Uno de los platos fuertes de esta experiencia es La Ruta de León, un recorrido turístico que sigue las huellas del Papa León XIV, quien desarrolló gran parte de su labor pastoral en el norte del Perú. Esta propuesta no solo tiene un enfoque religioso, sino que invita a conocer ciudades, iglesias y atractivos culturales de Lambayeque y La Libertad. Desde la parroquia Nuestra Señora de Montserrat hasta el Arzobispado de Trujillo, los visitantes podrán descubrir el patrimonio histórico y arquitectónico que caracteriza a estas regiones durante su paso por la ruta.
El centro histórico de Trujillo destaca por su impresionante catedral y sus calles llenas de casonas coloniales, donde la belleza arquitectónica se conserva de manera admirable.

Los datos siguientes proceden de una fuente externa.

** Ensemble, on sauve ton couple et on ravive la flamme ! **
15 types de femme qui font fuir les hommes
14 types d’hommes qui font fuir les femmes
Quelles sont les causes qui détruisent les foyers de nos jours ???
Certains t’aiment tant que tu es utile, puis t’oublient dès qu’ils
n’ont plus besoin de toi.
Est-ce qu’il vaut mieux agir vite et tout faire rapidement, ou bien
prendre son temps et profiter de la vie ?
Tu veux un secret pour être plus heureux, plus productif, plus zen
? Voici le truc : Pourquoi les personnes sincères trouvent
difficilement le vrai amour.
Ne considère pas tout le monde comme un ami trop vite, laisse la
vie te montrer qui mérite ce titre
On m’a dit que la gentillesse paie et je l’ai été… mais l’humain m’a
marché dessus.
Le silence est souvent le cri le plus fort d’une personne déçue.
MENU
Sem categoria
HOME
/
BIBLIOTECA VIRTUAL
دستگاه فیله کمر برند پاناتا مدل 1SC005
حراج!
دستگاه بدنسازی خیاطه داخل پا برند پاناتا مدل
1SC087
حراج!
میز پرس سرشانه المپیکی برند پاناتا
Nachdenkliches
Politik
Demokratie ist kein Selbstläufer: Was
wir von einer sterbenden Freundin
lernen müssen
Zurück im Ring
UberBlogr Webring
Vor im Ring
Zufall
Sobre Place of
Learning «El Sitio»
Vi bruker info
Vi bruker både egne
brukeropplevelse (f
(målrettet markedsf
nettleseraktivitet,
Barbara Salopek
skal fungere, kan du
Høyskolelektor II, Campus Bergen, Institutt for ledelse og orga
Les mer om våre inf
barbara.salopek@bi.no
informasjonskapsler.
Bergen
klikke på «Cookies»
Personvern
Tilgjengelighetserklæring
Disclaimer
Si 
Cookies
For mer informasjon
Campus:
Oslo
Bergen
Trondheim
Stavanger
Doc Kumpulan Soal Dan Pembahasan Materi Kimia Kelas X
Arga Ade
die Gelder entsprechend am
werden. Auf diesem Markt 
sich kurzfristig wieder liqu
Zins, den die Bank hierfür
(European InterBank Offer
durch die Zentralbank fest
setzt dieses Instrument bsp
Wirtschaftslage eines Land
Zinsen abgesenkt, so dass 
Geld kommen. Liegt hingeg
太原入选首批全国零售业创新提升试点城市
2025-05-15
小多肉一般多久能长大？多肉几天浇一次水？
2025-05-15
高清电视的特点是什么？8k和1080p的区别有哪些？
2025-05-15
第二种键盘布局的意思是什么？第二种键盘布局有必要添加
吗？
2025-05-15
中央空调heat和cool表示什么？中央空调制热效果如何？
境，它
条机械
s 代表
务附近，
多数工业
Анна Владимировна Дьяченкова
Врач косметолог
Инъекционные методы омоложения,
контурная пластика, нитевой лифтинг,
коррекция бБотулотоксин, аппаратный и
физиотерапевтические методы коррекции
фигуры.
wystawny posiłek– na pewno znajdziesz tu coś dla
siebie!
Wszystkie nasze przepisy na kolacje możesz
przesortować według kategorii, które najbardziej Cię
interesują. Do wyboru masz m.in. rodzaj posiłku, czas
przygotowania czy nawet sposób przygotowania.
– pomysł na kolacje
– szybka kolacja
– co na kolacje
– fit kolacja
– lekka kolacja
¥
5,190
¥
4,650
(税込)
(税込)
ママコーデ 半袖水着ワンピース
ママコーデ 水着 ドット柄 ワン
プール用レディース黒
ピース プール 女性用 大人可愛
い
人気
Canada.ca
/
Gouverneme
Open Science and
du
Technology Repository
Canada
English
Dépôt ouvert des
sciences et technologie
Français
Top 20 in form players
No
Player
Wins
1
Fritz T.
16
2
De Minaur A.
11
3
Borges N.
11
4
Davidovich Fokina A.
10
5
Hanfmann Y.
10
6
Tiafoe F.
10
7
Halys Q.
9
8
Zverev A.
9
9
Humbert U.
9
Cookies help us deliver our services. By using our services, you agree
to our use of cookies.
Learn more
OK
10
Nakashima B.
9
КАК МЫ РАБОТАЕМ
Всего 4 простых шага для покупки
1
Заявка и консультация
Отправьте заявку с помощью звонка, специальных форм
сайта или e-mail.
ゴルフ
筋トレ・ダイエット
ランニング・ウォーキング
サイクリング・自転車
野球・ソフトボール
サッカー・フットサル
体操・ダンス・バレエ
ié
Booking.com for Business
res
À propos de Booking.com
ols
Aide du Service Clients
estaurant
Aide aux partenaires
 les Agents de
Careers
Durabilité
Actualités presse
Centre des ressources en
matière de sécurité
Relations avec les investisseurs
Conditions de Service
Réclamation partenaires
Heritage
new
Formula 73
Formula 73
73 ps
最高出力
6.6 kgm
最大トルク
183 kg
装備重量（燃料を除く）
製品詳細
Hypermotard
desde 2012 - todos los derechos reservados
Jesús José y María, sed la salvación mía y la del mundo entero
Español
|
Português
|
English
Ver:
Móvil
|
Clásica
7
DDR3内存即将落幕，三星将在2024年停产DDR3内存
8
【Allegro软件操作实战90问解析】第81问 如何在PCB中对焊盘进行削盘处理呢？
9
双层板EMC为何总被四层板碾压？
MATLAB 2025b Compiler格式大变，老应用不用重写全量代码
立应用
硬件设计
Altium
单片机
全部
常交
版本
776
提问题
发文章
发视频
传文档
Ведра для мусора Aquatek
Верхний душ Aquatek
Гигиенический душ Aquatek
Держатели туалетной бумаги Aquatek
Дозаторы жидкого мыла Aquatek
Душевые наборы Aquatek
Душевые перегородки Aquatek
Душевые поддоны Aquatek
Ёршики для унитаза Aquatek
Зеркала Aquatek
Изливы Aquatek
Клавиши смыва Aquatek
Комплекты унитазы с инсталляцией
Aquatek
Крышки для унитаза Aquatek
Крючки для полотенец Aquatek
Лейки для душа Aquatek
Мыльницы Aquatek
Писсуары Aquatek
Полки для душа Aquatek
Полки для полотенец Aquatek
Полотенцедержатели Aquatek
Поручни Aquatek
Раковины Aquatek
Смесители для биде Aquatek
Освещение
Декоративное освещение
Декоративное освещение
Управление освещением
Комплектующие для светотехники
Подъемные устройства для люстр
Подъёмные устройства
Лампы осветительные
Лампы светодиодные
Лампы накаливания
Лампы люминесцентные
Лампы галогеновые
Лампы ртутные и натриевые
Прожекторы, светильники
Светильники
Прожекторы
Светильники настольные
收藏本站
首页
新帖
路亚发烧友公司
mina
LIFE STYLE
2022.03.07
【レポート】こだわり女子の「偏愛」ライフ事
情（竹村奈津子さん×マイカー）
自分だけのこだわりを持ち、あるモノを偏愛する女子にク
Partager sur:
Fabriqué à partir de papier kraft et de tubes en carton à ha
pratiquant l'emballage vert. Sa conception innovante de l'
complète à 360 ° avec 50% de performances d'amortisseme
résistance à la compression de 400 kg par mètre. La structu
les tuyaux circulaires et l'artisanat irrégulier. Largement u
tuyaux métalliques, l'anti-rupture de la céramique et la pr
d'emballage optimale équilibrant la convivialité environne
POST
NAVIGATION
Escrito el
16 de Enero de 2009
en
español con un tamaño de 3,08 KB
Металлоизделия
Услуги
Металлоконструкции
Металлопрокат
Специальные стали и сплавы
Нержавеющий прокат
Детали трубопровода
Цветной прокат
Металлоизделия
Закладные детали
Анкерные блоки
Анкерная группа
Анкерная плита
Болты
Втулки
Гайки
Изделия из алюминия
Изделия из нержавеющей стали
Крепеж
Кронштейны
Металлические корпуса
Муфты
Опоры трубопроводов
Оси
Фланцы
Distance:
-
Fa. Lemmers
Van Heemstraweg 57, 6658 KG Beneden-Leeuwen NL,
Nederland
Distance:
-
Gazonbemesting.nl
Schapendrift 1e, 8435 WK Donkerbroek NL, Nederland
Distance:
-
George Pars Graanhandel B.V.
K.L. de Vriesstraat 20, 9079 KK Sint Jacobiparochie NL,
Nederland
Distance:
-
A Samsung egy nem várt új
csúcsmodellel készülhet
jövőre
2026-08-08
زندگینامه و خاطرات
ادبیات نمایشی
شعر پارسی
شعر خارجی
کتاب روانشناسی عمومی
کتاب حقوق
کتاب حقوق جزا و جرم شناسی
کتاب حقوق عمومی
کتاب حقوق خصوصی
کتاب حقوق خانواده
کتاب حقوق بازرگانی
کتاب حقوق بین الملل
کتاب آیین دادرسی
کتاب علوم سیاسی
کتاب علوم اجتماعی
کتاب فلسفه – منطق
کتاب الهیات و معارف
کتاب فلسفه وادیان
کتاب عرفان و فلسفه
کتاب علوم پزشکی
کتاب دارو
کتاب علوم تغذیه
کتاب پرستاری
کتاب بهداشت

A pocos minutos se encuentra Chan Chan, la ciudad de adobe más grande de América precolombina, reconocida como Patrimonio Mundial por la UNESCO. Además, el balneario de Huanchaco ofrece una de las postales más emblemáticas de la costa peruana, donde los pescadores aún navegan en sus tradicionales caballitos de totora, brindando una conexión directa con la historia marítima del país.
El circuito continúa hacia el norte, visitando Lambayeque, donde el Papa se desempeñó como obispo en Chiclayo durante ocho años. Aquí destaca la Iglesia Santa María Catedral de Chiclayo, donde ofició numerosas misas. También se pueden visitar la iglesia de Santa Lucía de Ferreñafe y la de San Pedro de Monsefú, cuyas edificaciones coloridas reflejan el legado colonial. No se puede dejar de lado las Pirámides de Túcume y el Museo Tumbas Reales de Sipán, que resguarda importantes tesoros arqueológicos, haciendo de este recorrido una experiencia única para los amantes de la historia.
Por si fuera poco, la gastronomía de la región es un reflejo de la identidad cultural, con platos típicos como el arroz con pato y el seco de cabrito que destacan por su sabor auténtico. Adicionalmente, los viajeros no pueden dejar de probar el King Kong del Papa, una versión especial del famoso dulce que se ha convertido en toda una curiosidad para quienes visitan la zona. Este circuito, que fusiona la historia milenaria con la vida local y la rica cocina, ofrece un viaje diverso y accesible, ideal para quienes quieren sumergirse en el norte peruano sin alejarse demasiado de sus fronteras.